Last Tuesday, something unfortunate occurred during the City Council meeting. In our opinion it needs to be aired publicly.

The Sapphire Restaurant and the new Pottery Place were appealing a denial by the planning commission of a request to extend its hours of bar operations to midnight seven days a week. A number of neighbors and community leaders were present to speak about the impact that alcohol, traffic and crowds are having on our midtown neighborhood and argued against granting the appeal. Present in favor of extending the bar hours were Sapphire Restaurant supporters including Joe Hanauer, owner of the property, and Morris Skenderian, the architect for the Pottery Place and Sapphire Restaurant. All spoke eloquently, including Chef-Owner Azmin Ghareman.

In his exuberant support of the appeal, Skenderian made a comment that attempted to contrast the environment on South Coast Highway at that site now and 20 years ago. We imagine his intent was to stress to City Council that the presence of Sapphire was a positive one for the city. However, he went on to argue that businesses like Sapphire were preferable to the Boom Boom Room, the Little Shrimp and Woody’s that were the focus of that area 20 years ago.

This argument implied the patrons attracted to this area by businesses like the Sapphire were an improvement to what the area experienced before the demise of the three gay- and lesbian-oriented establishments. It came as a shock to those in the audience who heard the sentiments expressed, unintended though they may have been.

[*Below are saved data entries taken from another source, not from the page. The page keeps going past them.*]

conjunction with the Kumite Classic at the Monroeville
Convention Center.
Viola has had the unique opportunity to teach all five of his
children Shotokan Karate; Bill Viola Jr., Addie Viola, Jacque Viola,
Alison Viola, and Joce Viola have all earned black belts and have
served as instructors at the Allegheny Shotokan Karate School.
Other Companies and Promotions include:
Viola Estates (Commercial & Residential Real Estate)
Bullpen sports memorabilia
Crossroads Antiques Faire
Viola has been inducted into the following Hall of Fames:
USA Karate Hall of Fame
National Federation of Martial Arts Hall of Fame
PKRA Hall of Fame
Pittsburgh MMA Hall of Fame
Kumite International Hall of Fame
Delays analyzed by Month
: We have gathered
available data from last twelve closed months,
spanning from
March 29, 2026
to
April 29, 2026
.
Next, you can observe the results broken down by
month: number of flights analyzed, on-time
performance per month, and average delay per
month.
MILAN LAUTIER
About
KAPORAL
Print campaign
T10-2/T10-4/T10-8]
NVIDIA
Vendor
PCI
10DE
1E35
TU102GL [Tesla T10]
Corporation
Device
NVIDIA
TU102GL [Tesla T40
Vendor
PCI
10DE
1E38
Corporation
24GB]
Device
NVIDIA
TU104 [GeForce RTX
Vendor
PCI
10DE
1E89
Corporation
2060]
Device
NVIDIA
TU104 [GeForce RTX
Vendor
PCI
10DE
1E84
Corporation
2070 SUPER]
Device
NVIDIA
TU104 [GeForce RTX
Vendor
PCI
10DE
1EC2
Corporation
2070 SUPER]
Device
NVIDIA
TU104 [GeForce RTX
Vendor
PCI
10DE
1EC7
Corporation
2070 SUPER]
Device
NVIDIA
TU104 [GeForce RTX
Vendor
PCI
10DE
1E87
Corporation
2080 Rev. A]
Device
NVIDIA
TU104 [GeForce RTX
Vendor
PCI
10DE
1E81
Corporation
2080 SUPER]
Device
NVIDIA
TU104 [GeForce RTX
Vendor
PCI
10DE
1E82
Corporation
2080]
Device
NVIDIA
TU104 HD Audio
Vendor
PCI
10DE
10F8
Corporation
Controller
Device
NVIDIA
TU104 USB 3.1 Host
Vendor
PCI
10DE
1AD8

While we were surprised to hear such statements made in Laguna in 2008, what was equally distressing was to hear, during the council’s deliberations, Councilwoman Elizabeth Schneider appear to echo Skenderian’s comments arguing Sapphire was preferable to the Boom Boom Room.

Enthusiastically supporting a client’s appeal to city council is admirable. Using one’s oratorical skills to buttress the argument by burnishing the establishment’s attributes is also acceptable. However, words that denigrate a vibrant, active, historical and creative part of our village community in the process are not. Laguna is better than that.